I am currently at the Wired Health conference in London and reflecting on a talk by Austin Burt from talking about how Target Malaria are looking at using gene drives to reduce numbers of target mosquitos and ultimately eliminate malaria starting in 4 pilot sites in Africa; Burkina Faso, Ghana, Mali and Uganda.
This is deeply connected to an article I posted recently on the subject which reflected on a piece written for the Economist.
Building on the original post, I was impressed by how Austin Burt described some of the technical, regulatory, acceptance and capacity challenges associated with this cutting edge technology e.g. it is challenging enough to regulate genetically modified crops, let alone a GM-mosquito.
As mentioned in the previous post, and also in Austin's talk today, there is the potential to use gene drives to knock out female fertility and crash a population (based on lab studies) however, this is a new technology and it is important to take 'baby steps' first, exploring and engaging communities and stakeholders whilst learning within certain boundaries.
The plan is to look first at small numbers of sterile males released in small defined villages and to monitor, evaluate and learn what the possibilities and challenges could be with introduction of such controversial approaches to a problem impacting 219 million people worldwide, killing more than 435,000 people annually.

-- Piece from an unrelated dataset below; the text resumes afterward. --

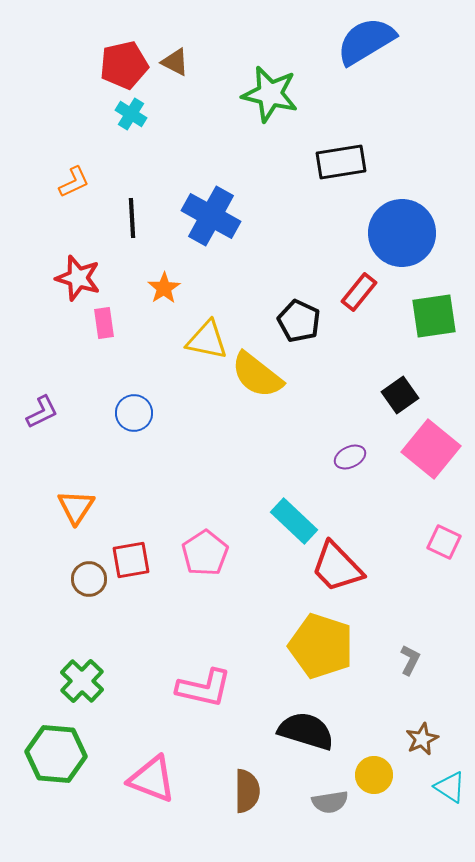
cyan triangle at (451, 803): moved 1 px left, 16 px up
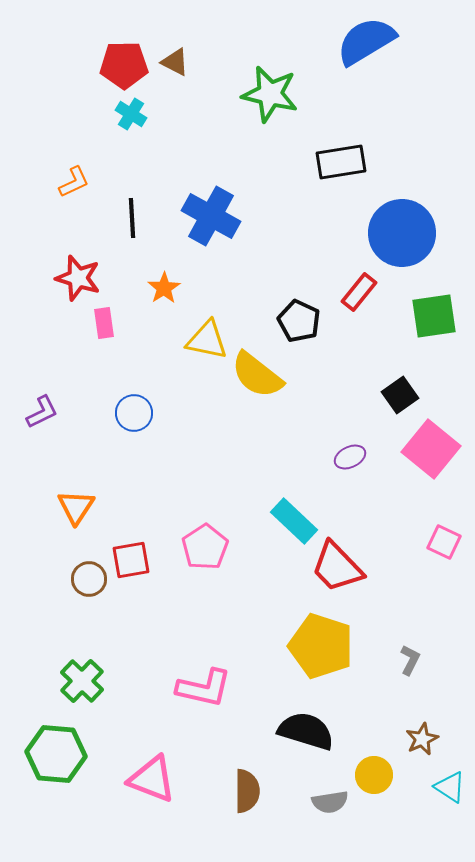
red pentagon at (124, 65): rotated 12 degrees clockwise
pink pentagon at (205, 553): moved 6 px up
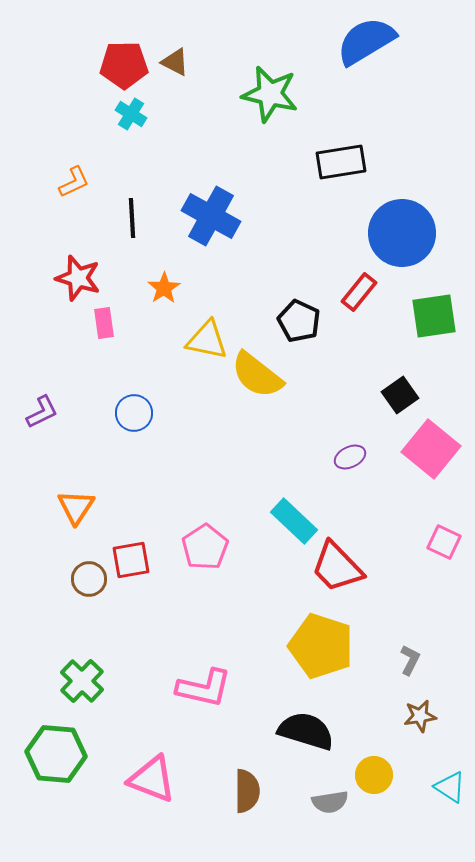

I was still left a little dissatisfied, with no clear conclusion in my own mind about how I feel about this new breakthrough technology and the risks associated with its application in other areas. Perhaps it is as simple as assessing on a case by case basis, with the right levels of security protocols, governance and research but as the author suggests the allegations of playing God with gene drives does feel better-founded than usual.